I can understand why GIs considered France as a huge brothel, when they entered it during the Second World War.
Prior to that the majority of Americans did not travel abroad and their knowledge outside their own country was rather poor. Hence, as liberators they struck a good chord with French women since they associated their land with seduction and sex.
However, there was plenty of romance and passion – but also rape and prostitution on a large scale.
A new book by an American historian examines the bonds that formed between the French and their saviours from the other side of the Atlantic. What Soldiers Do by Mary Louise Roberts, professor of history at the University of Wisconsin-Madison, also helps to explain the mutual distrust that has marked post-war Franco-American relations.
On the French side there is an unspoken grievance at the emasculation of French men. On the US side, there is condescension for men who allowed themselves to be emasculated.
Philippe Coste, the New York correspondent for L’Express, said that the book will help to ‘lance a boil that remains painful even after so many years.

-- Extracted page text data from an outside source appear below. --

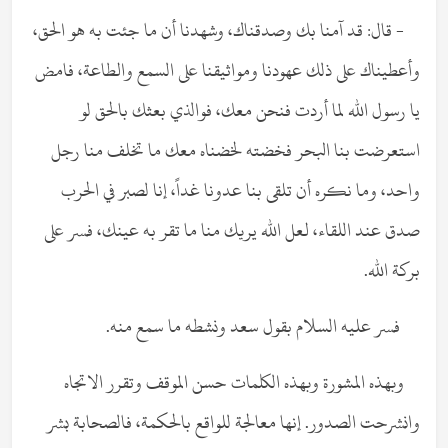
- قال: قد آمنا بك وصدقناك، وشهدنا أن ما جئت به هو الحق،
وأعطيناك على ذلك عهودنا ومواثيقنا على السمع والطاعة، فامض
يا رسول الله لما أردت فنحن معك، فوالذي بعثك بالحق لو
استعرضت بنا البحر فخضته لخضناه معك ما تخلف منا رجل
واحد، وما نكره أن تلقى بنا عدونا غداً، إنا لصبر في الحرب
صدق عند اللقاء، لعل الله يريك منا ما تقر به عينك، فسر على
بركة الله.
فسر عليه السلام بقول سعد ونشطه ما سمع منه.
وبهذه المشورة وبهذه الكلمات حسن الموقف وتقرر الاتجاه
وانشرحت الصدور. إنها معالجة للواقع بالحكمة، فالصحابة بشر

The French will surely be satisfied that their complex sentiments about their liberators are finally being explained or excused’.
Roberts gained access to previously secret archive material, which she says shows that D-Day was widely viewed in the US army as the gateway to erotic fantasy. The prevailing view was summed up by Joe Weston, a journalist at Life: ‘France was a tremendous brothel inhabited by forty million hedonists.’
Weston says, ‘The American military hierarchy did nothing to dispel the prevalent view of France as a land of low morality and high jinx. Indeed, stereotypes were encouraged.’
The myth of the manly GI turned out to be too successful, the book says. Sexual fantasies about France did indeed motivate GIs to get off the boat and fight, but such fantasies unleashed a veritable tsunami of male lust. Romances flourished, to the anger of French men unable to compete with their well-fed, muscular and comparatively wealthy American counterparts.
Many had assumed that liberation would allow them to regain their pre-war status as citizens of a great power. Instead, as they were booted out of their own bedrooms, they realised that a new world order had been established.
Rural, conservative France suffered a notable shock as American soldiers propositioned the most respectable of women – sometimes in front of their husbands. Prostitution flourished and cities such as Le Havre became what one councillor called ‘the Wild West of France’. Within six months of the D-Day landings, one hundred and fifty-two American soldiers had been prosecuted for rape.
By no means all the consequences of Franco-American wartime relations were negative. Michel Frett, now a retired car worker, was born of the fifteen-day liaison between his mother and a Mr Benson in Echery, eastern France. ‘They had a beautiful romance,’ he said. Mr Fret took sixty-five years to trace his father to Houston, Texas and met him when he was ninety-one – less than a year before he died. He said that his father had seen France as the land of ‘good living and happiness’. His mother, for her part, saw the American soldier as ‘a liberator – and a handsome one at that’.
In times of war the inconceivable happens. The profane, as well as rare acts of goodness, blurs our vision – and we are left with memories that on the whole we would like to bury and forget.
Wars are inhuman and bring out the worst in us. Both conqueror and conquered pay an unacceptable price for the folly of war that leaves no one immune from pain and personal tragedy, and it is always because the lessons of history are ignored and unheeded.